Claims against litigation lawyers often involve allegations of communication errors. In this article, we consider steps that lawyers can take to avoid such claims right out of the gate – at the outset of their retainers.
When we attribute a claim to a communication problem, what exactly do we mean? Here are some examples:
- failure to warn clients that they were likely to lose a motion, trial or appeal;
- failure to warn clients that they could face an adverse costs order if they lose;
- misunderstandings regarding the scope of the retainer (for example, misunderstandings about which claim(s) the lawyer was retained to bring, which parties to name as plaintiffs or defendants, etc.);
- failure to seek and/or follow client instructions; and
- failure to warn clients about the applicable limitation period (this becomes a problem if a client ceases to retain a lawyer and then misses a limitation period).

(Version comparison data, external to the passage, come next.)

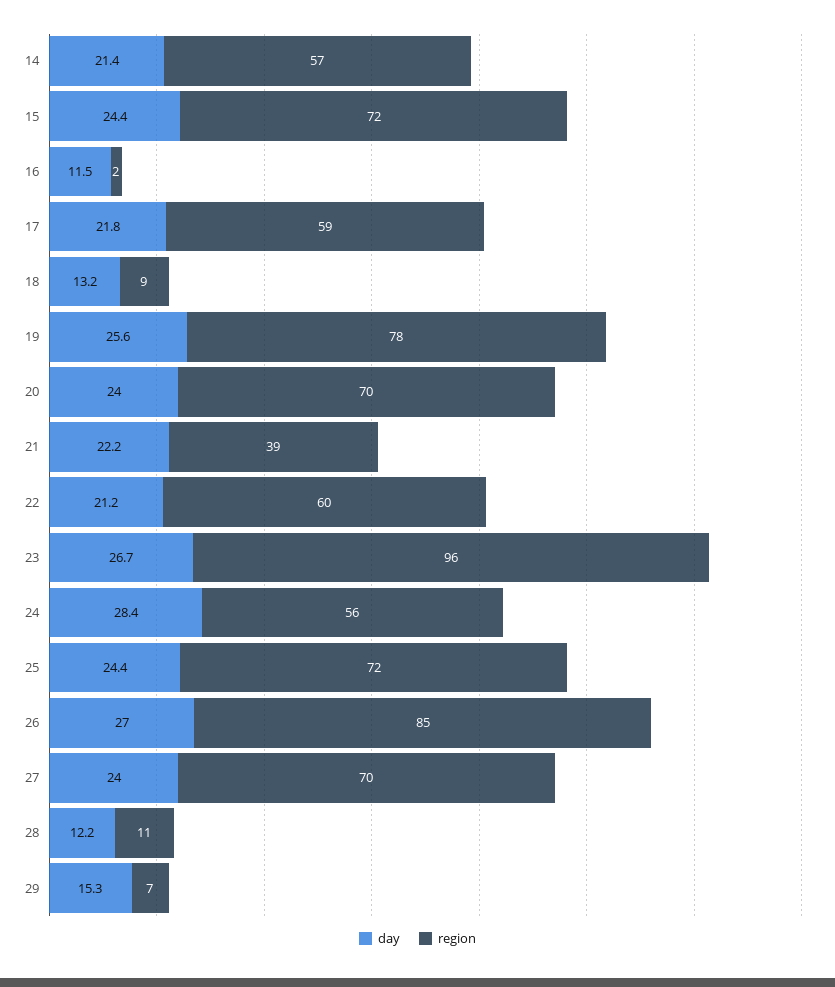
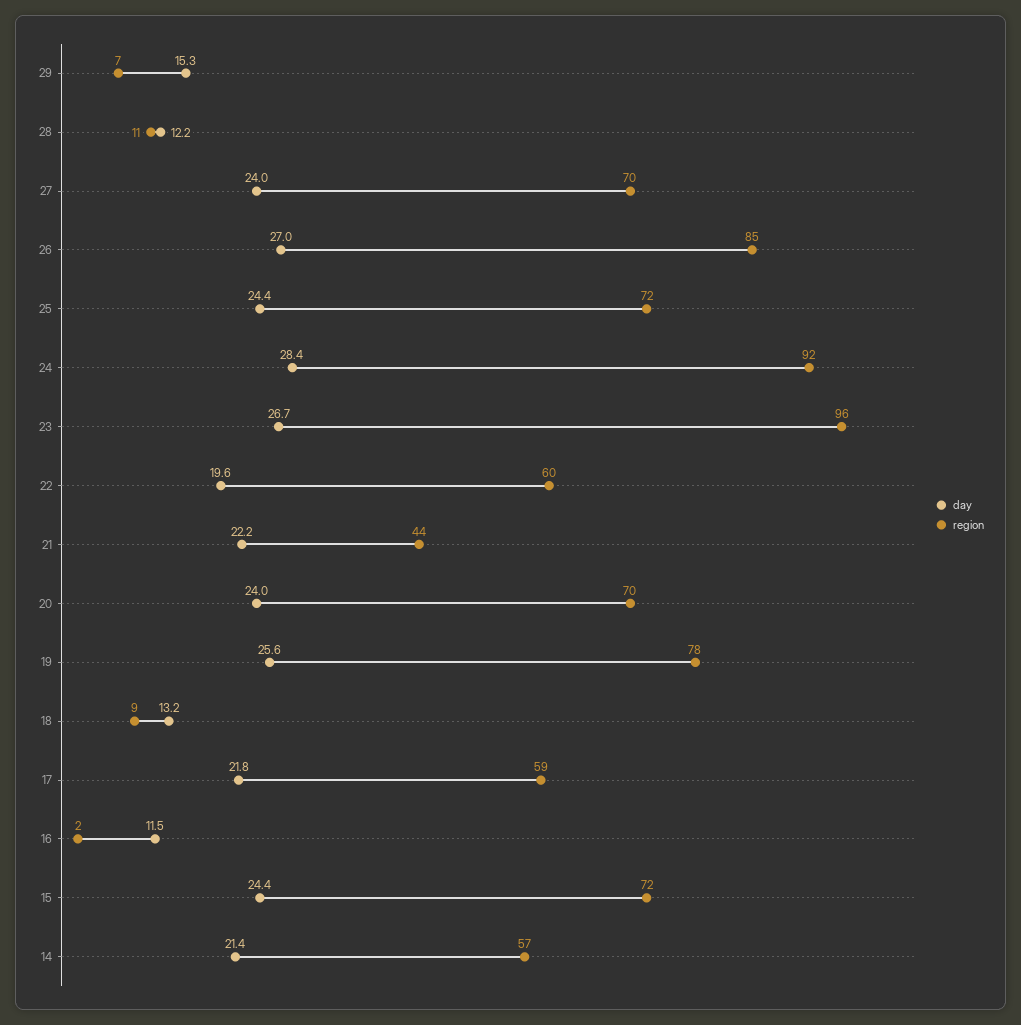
region, 21: 39 -> 44
day, 22: 21.2 -> 19.6
region, 24: 56 -> 92

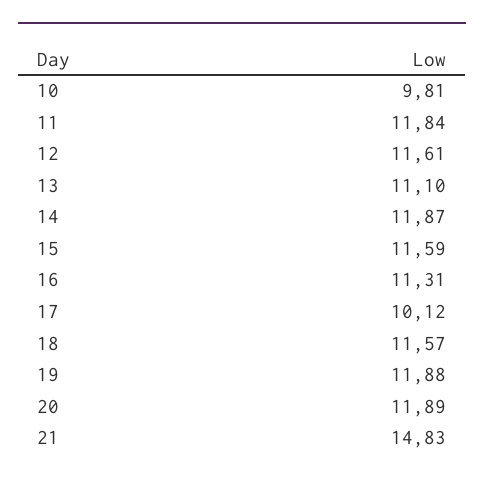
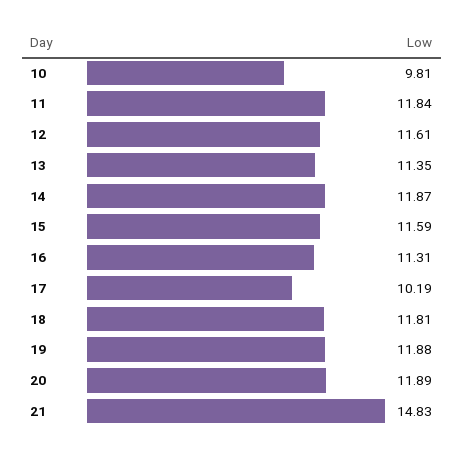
13: 11.1 -> 11.35
17: 10.12 -> 10.19
18: 11.57 -> 11.81

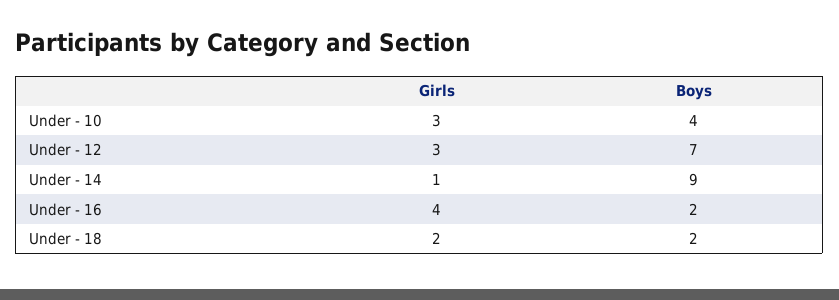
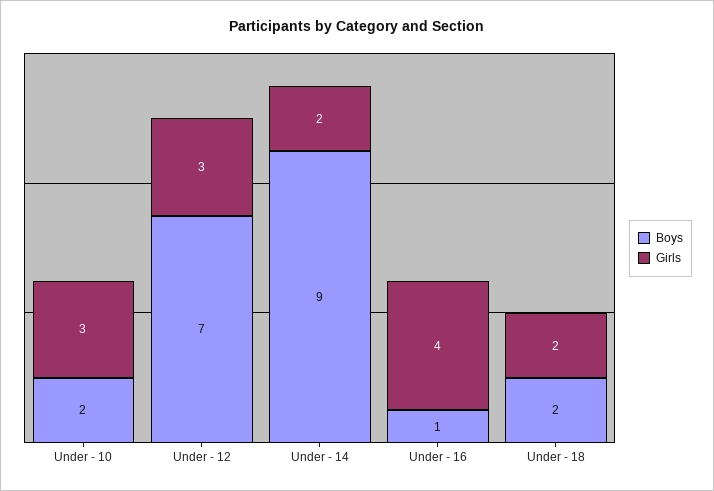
Boys, Under - 10: 4 -> 2
Girls, Under - 14: 1 -> 2
Boys, Under - 16: 2 -> 1

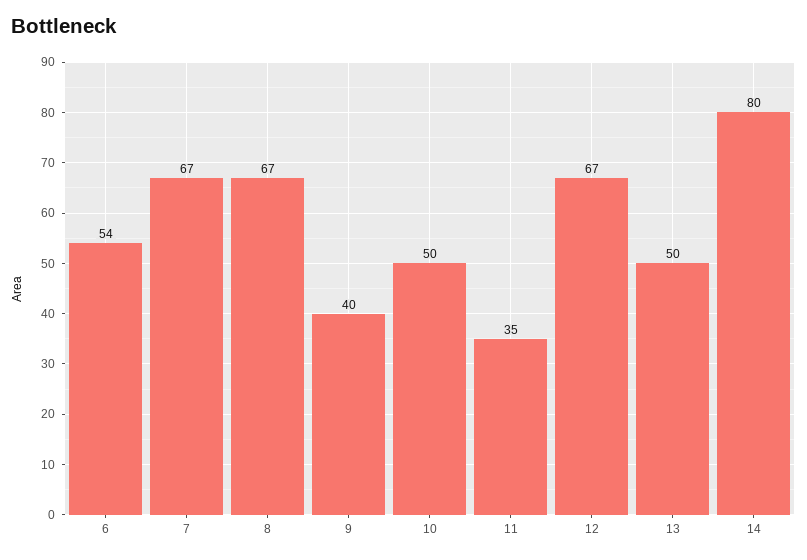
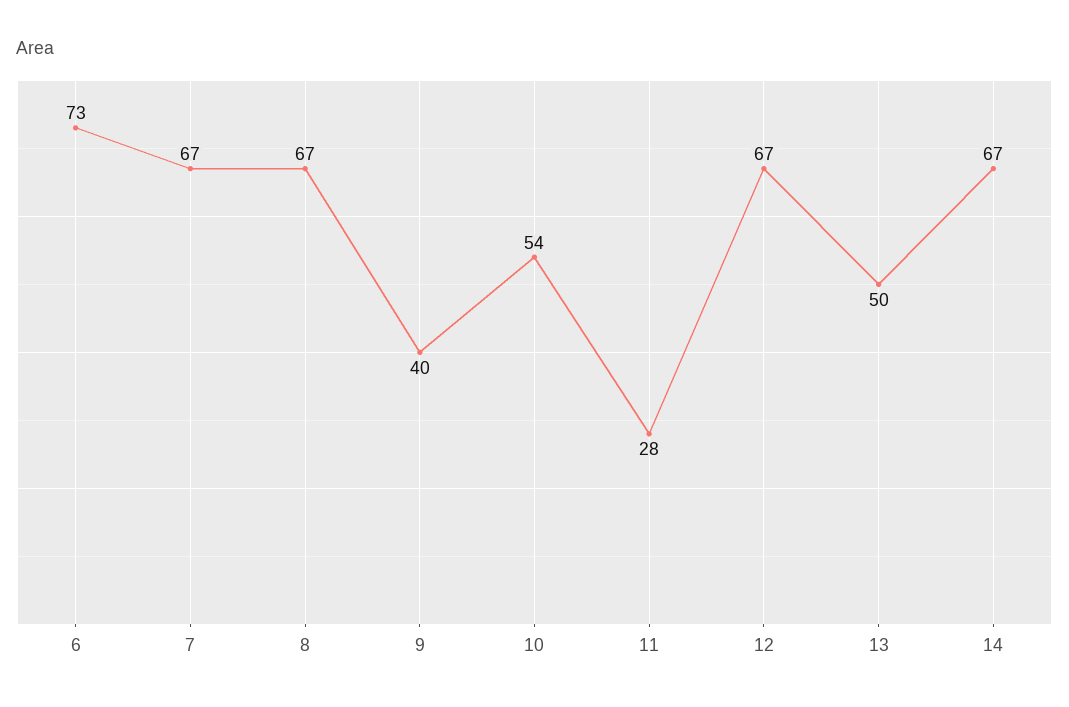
6: 54 -> 73
10: 50 -> 54
11: 35 -> 28
14: 80 -> 67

Clients who bring communication-based claims often seek reimbursement of their legal fees in addition to compensation for their other losses. Claims for reimbursement of legal fees are not covered by LAWPRO.
One of the first steps a lawyer can take towards avoiding communication-based claims is requiring clients to sign a written retainer agreement. Such agreements can help to clearly establish the identity of the client(s), the scope of the retainer, and the identities of the parties who are to be named in any lawsuit. The retainer agreement should specify any unusual or noteworthy limitations to the retainer. For example, if the clients only want to commence one of two possible lawsuits, the retainer agreement should confirm this. By requiring clients to sign detailed retainer agreements, lawyers reduce the potential for misunderstandings.
Another good risk management practice is to explain the litigation process to clients and to provide the information that clients may need to adequately assess litigation-related risks. For example, lawyers should consider advising clients who are thinking about commencing a lawsuit that:
- litigation is slow;
- litigation is expensive;
- they could lose, no matter how strong the case appears to be at the outset;
- costs may be awarded against them and these awards can require payment of tens or hundreds of thousands of dollars;
- once they commence a lawsuit or a motion, they may not be able to abandon it without paying costs to the other side, even if they change their mind quickly;
- even if they win at trial, the judgment may not be enforceable;
- any damages that are recovered may be taxable;
- they have the option at any time to try to settle the case; and
- if they are going to commence a claim, they must do so before the expiry of the applicable limitation period.
The delivery of this advice should be confirmed in writing. For even greater safety, lawyers should consider providing further warnings prior to taking significant steps, like bringing motions or proceeding to trial.
Although a failure to provide the above-mentioned information and warnings does not constitute negligence in all circumstances, the protection afforded by doing so is worth the time if a claim is avoided. By providing clients with the information that they need to assess litigation-related risks, lawyers not only ensure that they
are meeting the applicable standard of care, but they also reduce the likelihood that their clients will be surprised by an adverse outcome.
Clients whose expectations have been adequately managed are less likely to turn on their lawyers (rightly or wrongly) than those who are taken by surprise. Although this article focuses on steps that can be taken at an early stage, good communication practices should be maintained throughout the course of a retainer. Among other steps, lawyers should document significant communications and instructions (for example, settlement instructions received from the client) on an ongoing basis. While lawyers cannot prevent every malpractice claim, the steps outlined above can reduce the likelihood of a claim and put the lawyer into a better position if a claim is made.